--- About this task ---
Please convert the lines from the start of the material through the line containing "Months of work came down to the last few days" into a Markdown table with the columns No. and Text, numbering each row and leaving out blank lines.

*** Supplied information Section Begins ***

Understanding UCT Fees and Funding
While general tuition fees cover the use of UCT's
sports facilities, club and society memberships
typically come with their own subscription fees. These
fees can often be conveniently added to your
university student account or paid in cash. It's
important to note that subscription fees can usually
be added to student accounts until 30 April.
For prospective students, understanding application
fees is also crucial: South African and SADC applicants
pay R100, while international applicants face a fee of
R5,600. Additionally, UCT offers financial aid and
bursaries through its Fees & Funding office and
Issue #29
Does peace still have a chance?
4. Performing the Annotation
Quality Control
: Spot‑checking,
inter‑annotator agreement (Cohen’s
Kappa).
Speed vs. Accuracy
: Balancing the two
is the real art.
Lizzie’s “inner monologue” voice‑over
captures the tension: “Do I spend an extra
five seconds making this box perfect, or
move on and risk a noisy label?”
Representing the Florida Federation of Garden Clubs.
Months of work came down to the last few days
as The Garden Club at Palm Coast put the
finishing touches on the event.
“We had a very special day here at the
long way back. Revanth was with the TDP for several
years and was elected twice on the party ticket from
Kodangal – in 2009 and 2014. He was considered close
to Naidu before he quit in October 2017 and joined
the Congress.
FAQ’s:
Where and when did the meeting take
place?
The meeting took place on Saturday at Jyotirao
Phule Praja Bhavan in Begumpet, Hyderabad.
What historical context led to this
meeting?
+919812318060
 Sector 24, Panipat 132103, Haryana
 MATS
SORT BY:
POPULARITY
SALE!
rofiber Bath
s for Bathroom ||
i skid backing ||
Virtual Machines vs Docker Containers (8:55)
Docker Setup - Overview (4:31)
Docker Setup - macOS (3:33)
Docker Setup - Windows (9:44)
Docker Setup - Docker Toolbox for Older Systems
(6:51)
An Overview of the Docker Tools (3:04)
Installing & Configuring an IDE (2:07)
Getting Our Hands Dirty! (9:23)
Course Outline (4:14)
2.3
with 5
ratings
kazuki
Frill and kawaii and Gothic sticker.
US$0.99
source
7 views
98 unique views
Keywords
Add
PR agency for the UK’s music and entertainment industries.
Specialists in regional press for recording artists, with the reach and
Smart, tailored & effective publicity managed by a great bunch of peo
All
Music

*** Supplied information Section Ends ***

--- Answer section ---
| No. | Text |
|---|---|
| 1 | Understanding UCT Fees and Funding |
| 2 | While general tuition fees cover the use of UCT's |
| 3 | sports facilities, club and society memberships |
| 4 | typically come with their own subscription fees. These |
| 5 | fees can often be conveniently added to your |
| 6 | university student account or paid in cash. It's |
| 7 | important to note that subscription fees can usually |
| 8 | be added to student accounts until 30 April. |
| 9 | For prospective students, understanding application |
| 10 | fees is also crucial: South African and SADC applicants |
| 11 | pay R100, while international applicants face a fee of |
| 12 | R5,600. Additionally, UCT offers financial aid and |
| 13 | bursaries through its Fees & Funding office and |
| 14 | Issue #29 |
| 15 | Does peace still have a chance? |
| 16 | 4. Performing the Annotation |
| 17 | Quality Control |
| 18 | : Spot‑checking, |
| 19 | inter‑annotator agreement (Cohen’s |
| 20 | Kappa). |
| 21 | Speed vs. Accuracy |
| 22 | : Balancing the two |
| 23 | is the real art. |
| 24 | Lizzie’s “inner monologue” voice‑over |
| 25 | captures the tension: “Do I spend an extra |
| 26 | five seconds making this box perfect, or |
| 27 | move on and risk a noisy label?” |
| 28 | Representing the Florida Federation of Garden Clubs. |
| 29 | Months of work came down to the last few days |